Club Log pairs-up matching QSO entries in uploaded logs, recording new DXCC band/mode slots in the order that it finds them in order to generate its Log matching reports.  In order to match a specific QSO in your log:

  • Both you and the person you worked must have logged the QSO and uploaded the QSO data to Club Log;
  • Club Log must have had a chance to run the log matching function against both logs;
  • The callsign you logged must correspond exactly to the station callsign of the other person;
  • The band and mode of the QSO must correspond to those logged by the other person;
  • The time of the QSO must be close to that logged by the other person - to within a tolerance of +/- 15 minutes.

The importance of time-keeping

Club Log allows for small discrepancies in the times recorded in our logs.  A few of us diligently log both the start and end times for our QSOs, but most of us just record one time point - generally the moment we click the "Save this QSO button" in our logging program (logged as the QSO end time).  Recording the start time of QSOs is less reliable for those patient DXers who may start logging a DX station before they finally make it through the pileup and complete the QSO, although of course you can always edit the time in your log provided you remember to do it.  

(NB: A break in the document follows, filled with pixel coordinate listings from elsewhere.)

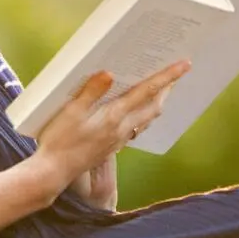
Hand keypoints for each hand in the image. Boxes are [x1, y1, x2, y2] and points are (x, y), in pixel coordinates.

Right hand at [31, 59, 191, 202]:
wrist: (54, 172)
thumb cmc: (60, 140)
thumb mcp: (71, 112)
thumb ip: (91, 91)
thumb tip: (110, 73)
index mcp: (114, 117)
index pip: (147, 92)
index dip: (167, 77)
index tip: (184, 65)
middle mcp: (122, 129)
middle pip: (154, 107)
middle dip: (167, 89)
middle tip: (174, 73)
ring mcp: (118, 140)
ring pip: (147, 119)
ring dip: (157, 103)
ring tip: (159, 90)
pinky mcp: (112, 147)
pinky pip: (136, 128)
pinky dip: (143, 115)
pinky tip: (135, 112)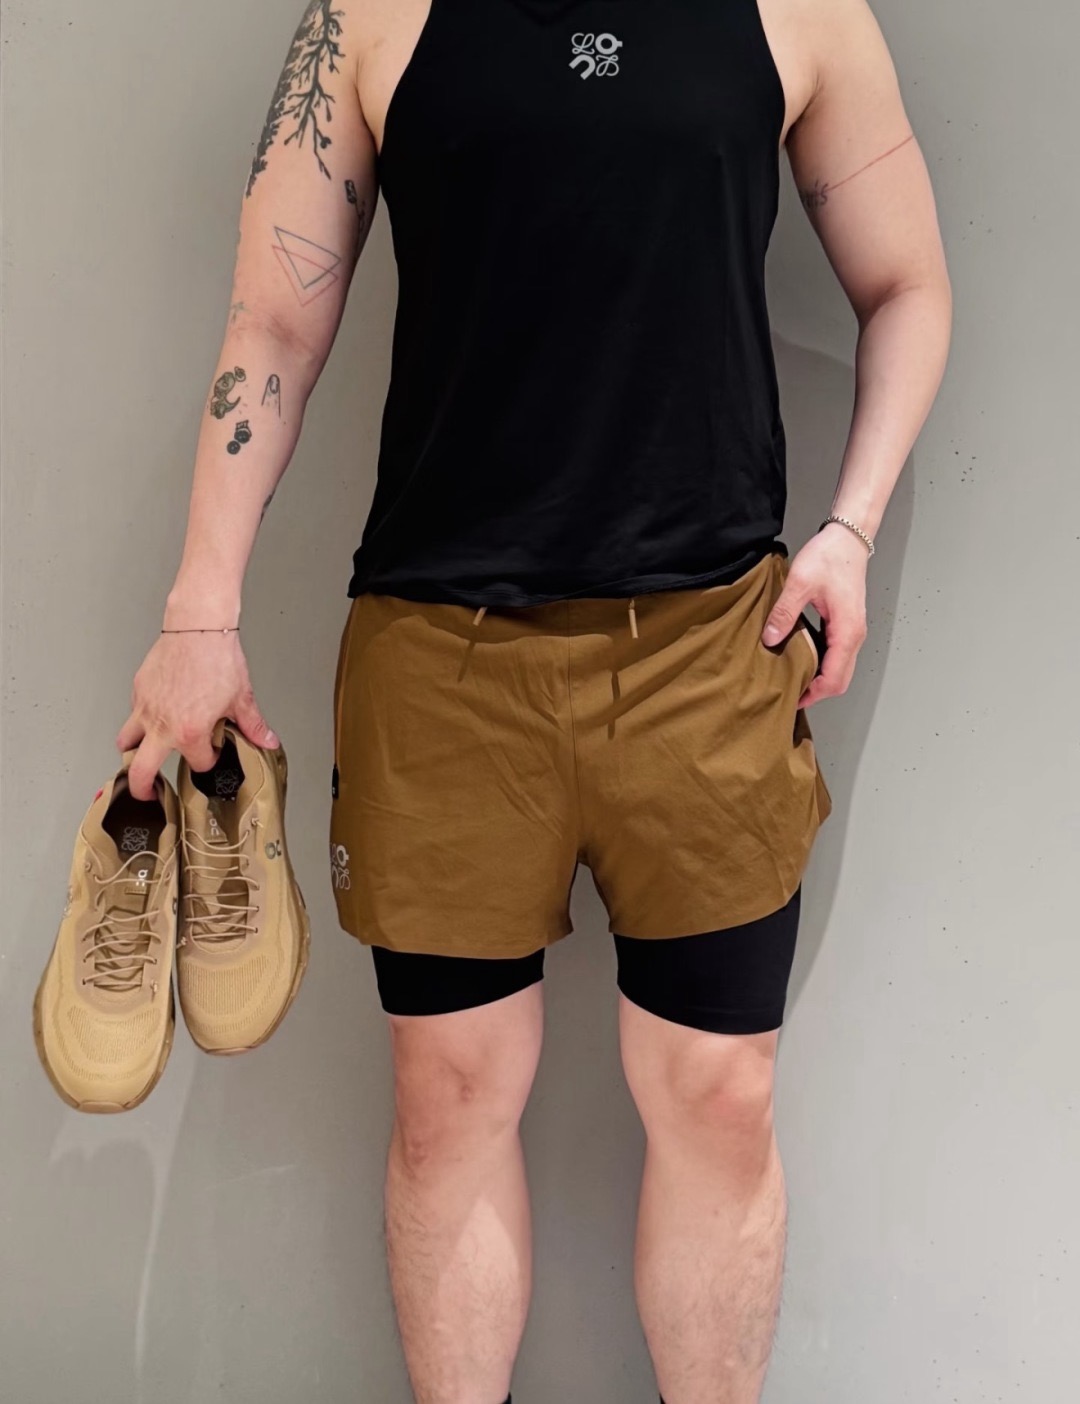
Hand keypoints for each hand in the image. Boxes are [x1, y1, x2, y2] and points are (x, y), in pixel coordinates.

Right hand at [117, 630, 277, 799]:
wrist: (197, 628)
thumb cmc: (217, 659)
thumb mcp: (241, 697)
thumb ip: (253, 725)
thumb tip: (267, 741)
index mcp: (189, 733)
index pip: (198, 763)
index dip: (209, 760)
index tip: (213, 753)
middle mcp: (162, 725)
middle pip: (140, 771)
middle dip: (142, 789)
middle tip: (148, 794)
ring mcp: (145, 708)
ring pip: (126, 741)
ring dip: (132, 752)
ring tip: (142, 755)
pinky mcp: (138, 691)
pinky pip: (131, 714)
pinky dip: (139, 720)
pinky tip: (154, 715)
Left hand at [761, 524, 868, 707]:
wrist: (848, 538)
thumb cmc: (830, 557)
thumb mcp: (800, 583)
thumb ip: (784, 613)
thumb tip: (770, 639)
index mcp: (847, 631)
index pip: (835, 678)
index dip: (814, 694)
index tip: (792, 699)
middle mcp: (855, 635)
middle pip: (840, 679)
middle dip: (816, 692)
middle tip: (788, 695)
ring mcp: (853, 630)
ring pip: (840, 668)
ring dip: (819, 679)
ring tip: (792, 680)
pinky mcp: (846, 624)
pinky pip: (837, 654)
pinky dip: (822, 664)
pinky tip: (801, 660)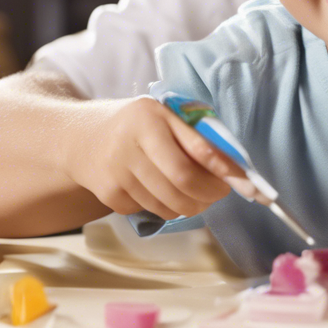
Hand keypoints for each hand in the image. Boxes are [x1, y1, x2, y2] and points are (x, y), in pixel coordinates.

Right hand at [63, 96, 246, 219]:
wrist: (81, 138)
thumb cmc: (137, 125)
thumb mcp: (165, 116)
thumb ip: (196, 137)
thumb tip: (234, 168)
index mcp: (150, 118)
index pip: (196, 151)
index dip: (224, 171)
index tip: (246, 183)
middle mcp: (130, 144)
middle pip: (183, 184)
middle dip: (210, 194)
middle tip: (219, 192)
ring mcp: (117, 172)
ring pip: (169, 204)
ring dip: (191, 205)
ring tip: (193, 192)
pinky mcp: (109, 194)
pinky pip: (151, 210)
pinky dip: (166, 207)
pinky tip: (160, 190)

If you are logging the dates and times of your QSOs in local/clock time, you will not see matches.  The global standard for amateur radio is 24-hour Universal Coordinated Time and all logs uploaded to Club Log are assumed to be logged in UTC.

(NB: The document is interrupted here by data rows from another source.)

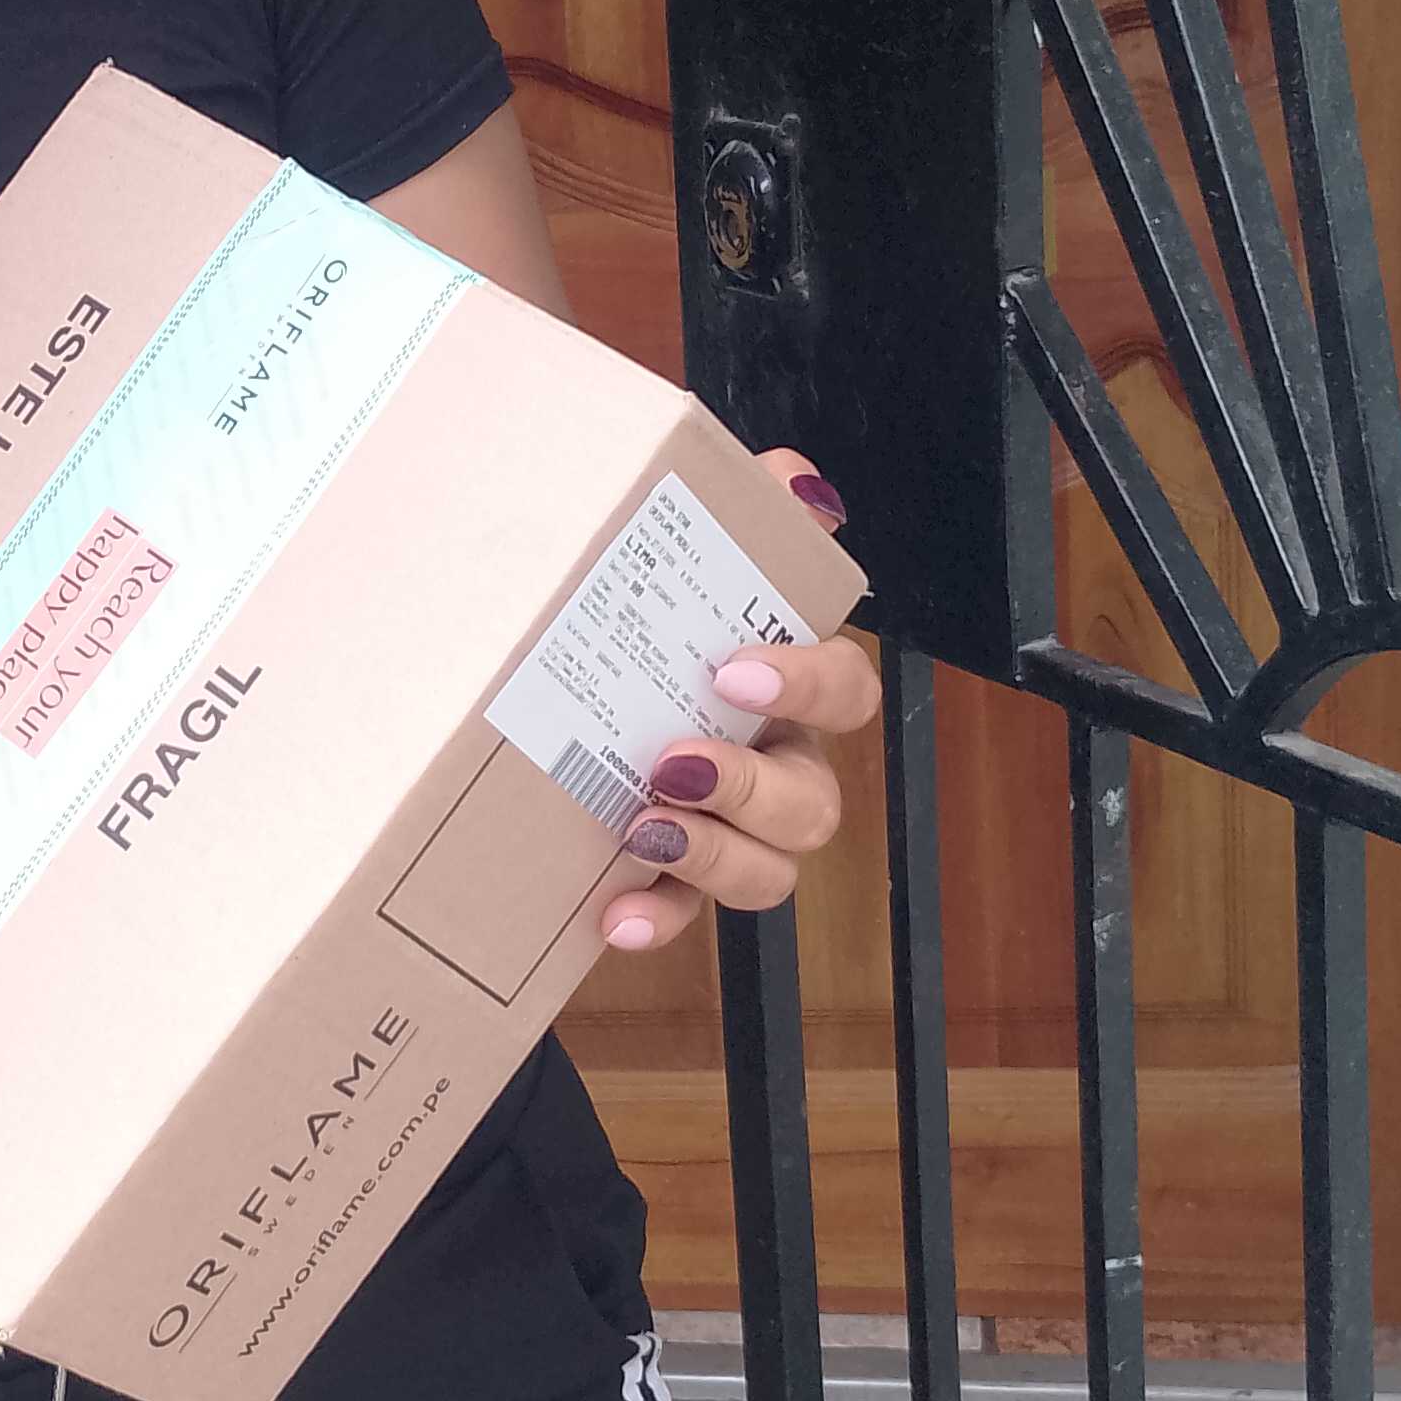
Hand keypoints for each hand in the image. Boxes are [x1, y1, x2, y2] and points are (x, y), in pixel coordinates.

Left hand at [594, 456, 879, 958]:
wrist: (553, 664)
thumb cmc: (645, 609)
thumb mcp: (689, 547)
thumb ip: (753, 510)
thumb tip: (797, 482)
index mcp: (787, 687)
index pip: (847, 690)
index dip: (809, 683)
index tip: (736, 669)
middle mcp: (776, 763)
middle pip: (814, 802)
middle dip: (753, 789)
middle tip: (677, 762)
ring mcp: (731, 830)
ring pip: (770, 873)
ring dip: (715, 858)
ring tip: (644, 829)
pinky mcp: (673, 875)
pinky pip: (685, 914)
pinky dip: (658, 918)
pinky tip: (613, 914)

Why don't Club Log matches count as QSLs?

Club Log is not accredited for awards programs.  QSOs that match in Club Log do not count as "confirmed" or "verified" for awards such as DXCC. It is hoped that this situation may change. Club Log matches are accepted by other awards programs including WIA, DARC and other challenges run by CDXC for example.

Club Log fully supports QSLs received by LOTW, using the QSL_RCVD_LOTW field.